§ INFORMATION GIVEN:
_ _ _ _

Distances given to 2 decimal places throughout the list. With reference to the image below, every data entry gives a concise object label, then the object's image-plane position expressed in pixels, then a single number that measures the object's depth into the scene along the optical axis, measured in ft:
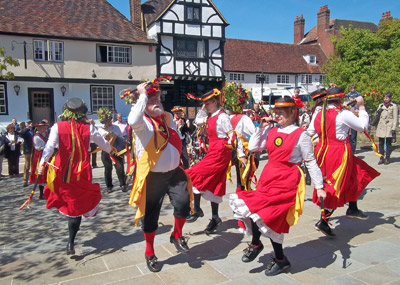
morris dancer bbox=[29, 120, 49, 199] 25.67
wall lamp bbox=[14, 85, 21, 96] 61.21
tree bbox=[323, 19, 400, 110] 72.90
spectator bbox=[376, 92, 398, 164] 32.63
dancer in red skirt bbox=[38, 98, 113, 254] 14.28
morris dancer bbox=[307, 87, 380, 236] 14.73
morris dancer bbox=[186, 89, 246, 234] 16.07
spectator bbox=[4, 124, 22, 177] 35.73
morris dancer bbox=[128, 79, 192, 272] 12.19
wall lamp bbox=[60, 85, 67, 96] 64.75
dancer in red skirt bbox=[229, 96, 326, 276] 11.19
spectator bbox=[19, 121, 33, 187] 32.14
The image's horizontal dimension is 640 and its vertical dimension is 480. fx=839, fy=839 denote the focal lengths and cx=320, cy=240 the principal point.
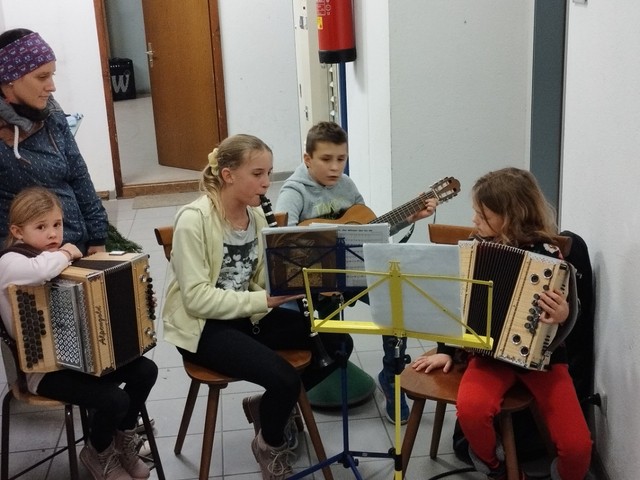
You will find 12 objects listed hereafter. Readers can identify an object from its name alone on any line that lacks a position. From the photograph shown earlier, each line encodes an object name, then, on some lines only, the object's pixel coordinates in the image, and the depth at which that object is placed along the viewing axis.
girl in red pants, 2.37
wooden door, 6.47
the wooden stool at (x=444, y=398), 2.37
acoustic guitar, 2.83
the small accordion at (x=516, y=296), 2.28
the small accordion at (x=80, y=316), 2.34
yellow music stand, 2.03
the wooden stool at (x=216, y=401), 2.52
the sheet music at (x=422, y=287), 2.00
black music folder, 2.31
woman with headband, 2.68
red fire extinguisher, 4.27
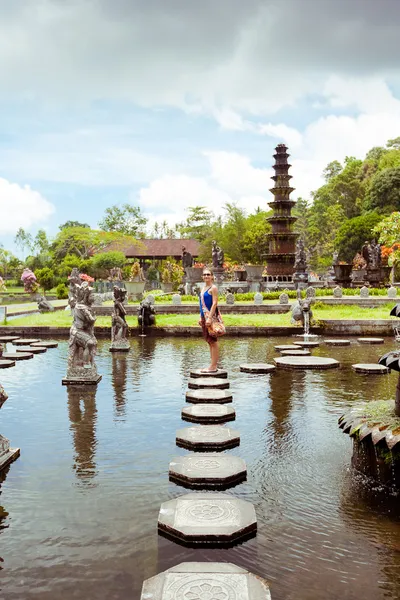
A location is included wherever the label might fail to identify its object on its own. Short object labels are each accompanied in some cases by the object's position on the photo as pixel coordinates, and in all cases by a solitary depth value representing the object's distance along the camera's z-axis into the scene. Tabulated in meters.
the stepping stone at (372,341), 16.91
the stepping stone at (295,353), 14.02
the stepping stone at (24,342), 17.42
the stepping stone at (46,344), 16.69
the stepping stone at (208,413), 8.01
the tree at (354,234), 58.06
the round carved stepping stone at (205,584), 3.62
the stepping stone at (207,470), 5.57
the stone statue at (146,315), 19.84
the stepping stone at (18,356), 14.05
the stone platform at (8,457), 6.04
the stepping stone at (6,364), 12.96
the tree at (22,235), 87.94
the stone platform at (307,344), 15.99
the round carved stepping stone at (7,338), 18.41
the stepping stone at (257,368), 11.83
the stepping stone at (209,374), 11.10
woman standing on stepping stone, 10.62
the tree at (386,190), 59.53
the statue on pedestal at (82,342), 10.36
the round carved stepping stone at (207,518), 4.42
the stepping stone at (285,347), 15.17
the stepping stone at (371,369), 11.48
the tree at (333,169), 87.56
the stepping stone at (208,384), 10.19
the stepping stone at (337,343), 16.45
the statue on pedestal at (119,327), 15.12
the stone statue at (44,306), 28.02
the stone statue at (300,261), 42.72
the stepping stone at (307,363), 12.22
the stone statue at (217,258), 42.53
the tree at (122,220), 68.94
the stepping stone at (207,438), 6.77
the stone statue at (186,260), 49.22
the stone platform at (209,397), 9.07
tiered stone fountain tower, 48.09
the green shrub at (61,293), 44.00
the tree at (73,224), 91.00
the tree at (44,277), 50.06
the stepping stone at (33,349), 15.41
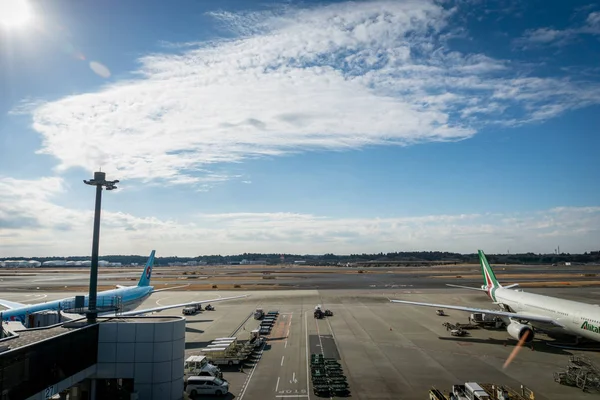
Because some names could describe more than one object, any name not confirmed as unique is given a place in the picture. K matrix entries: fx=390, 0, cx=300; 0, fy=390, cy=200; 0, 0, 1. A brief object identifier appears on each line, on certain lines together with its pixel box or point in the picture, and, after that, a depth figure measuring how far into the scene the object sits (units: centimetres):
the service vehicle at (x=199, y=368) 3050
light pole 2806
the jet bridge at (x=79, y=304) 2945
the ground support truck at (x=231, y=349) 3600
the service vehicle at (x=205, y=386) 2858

_ _ _ _

§ TASK TO COMPLETE:
Without including any pictures, reproduce the data exactly.

§ OUTPUT OF THE EXERCISE:
Distances given to 2 decimal places throughout the list. With reference to the image below, every data entry gives a concise object label, then the object's image-plane position expressed in pixels, then a single number that measures the object's depth into the scene along the optical axis, measured in ft:
morris dancer bbox=[29, 120, 49, 199] 25.67
wall lamp bbox=[14, 85, 21, 96] 61.21
tree bbox=[323, 19, 400, 110] 72.90
spectator bbox=[376, 92, 398, 164] 32.63
dancer in red skirt bbox=[38, 98, 113, 254] 14.28
morris dancer bbox=[307, 87, 380, 236] 14.73
morris dancer bbox=[186, 89, 246, 234] 16.07
spectator bbox=[4, 124, 22, 177] 35.73
morris dancer bbox=[128, 79, 192, 272] 12.19
wall lamp bbox=[60, 85, 67, 96] 64.75
dancer in red skirt bbox=[229, 96, 326, 276] 11.19
spectator bbox=[19, 121, 33, 187] 32.14
The image's horizontal dimension is 640 and its vertical dimension is 480. fx=839, fy=839 denote the focal lengths and cx=320, cy=240 the principal point.
You will find 12 objects listed hereafter. Readers can identify an object from its name alone on any line that lacks a position. From the photograph shown earlier, each line encodes an object name, then, on some lines only, the object's pixel coordinates in the image, and the depth at which that object is placed along the viewing axis.
girl in red pants, 2.37
wooden door, 6.47
the wooden stool at (x=444, y=398), 2.37
acoustic guitar, 2.83
the small accordion at (x=516, y=296), 2.28
the small accordion at (x=80, y=316), 2.34
yellow music stand, 2.03
the wooden stool at (x=216, y=401), 2.52
the sheet music at (x=422, y=287), 2.00
black music folder, 2.31
woman with headband, 2.68
red fire extinguisher, 4.27
A location is included wherever the label might fail to identify its object on its own. Short object labels are each accompanied in some cases by the object's position on the photo as pixel coordinates, and in all cases by a solitary depth value representing the object's distance along the camera's z-axis into the scene. Tabulated in meters.
the stepping stone at (372,341), 16.91
the stepping stone at (295,353), 14.02
the stepping stone at (24,342), 17.42
the stepping stone at (46,344), 16.69
the stepping stone at (208,413), 8.01
the tree at (354,234), 58.06
the round carved stepping stone at (205,584), 3.62
the stepping stone at (207,470), 5.57
the stone statue at (146,315), 19.84
the stepping stone at (18,356), 14.05
the stone platform at (8,457), 6.04
the stepping stone at (6,364), 12.96
the tree at (22,235), 87.94
the stone platform at (307,344), 15.99
the round carved stepping stone at (7,338), 18.41
the stepping stone at (257,368), 11.83
the stepping stone at (209,374), 11.10
woman standing on stepping stone, 10.62
the tree at (386,190), 59.53
the statue on pedestal at (82,342), 10.36
the round carved stepping stone at (207,518), 4.42
the stepping stone at (285,347), 15.17
the stepping stone at (371,369), 11.48
the tree at (333,169), 87.56
the stepping stone at (208,384), 10.19
the stepping stone at (337,343), 16.45
the statue on pedestal at (119,327), 15.12
the stone statue at (44,306), 28.02
the stone statue at (300,261), 42.72
the stepping stone at (307,363), 12.22
the stone statue at (217,258), 42.53
the tree at (122,220), 68.94
the stepping stone at (207,438), 6.77
the stone statue at (186,260), 49.22
the stone platform at (209,397), 9.07
tiered stone fountain tower, 48.09
the green shrub at (61,293), 44.00
the tree at (73,224), 91.00
the tree at (44,277), 50.06
the stepping stone at (33,349), 15.41
Because some names could describe more than one object, any name not confirmed as unique is given a place in the picture. K matrix entries: fx=390, 0, cx=300; 0, fy=390, cy=200; 0, 0, 1. A brief object identifier appears on each line, on certain lines together with its pixel box or point in the picture, and, after that, a depth figure measuring how far into the scene the object sits (units: centimetres):
the service vehicle at (x=199, y=368) 3050
light pole 2806
the jet bridge at (x=79, y=304) 2945
the ground support truck at (x=231, y=349) 3600
the service vehicle at (x=205, y=386) 2858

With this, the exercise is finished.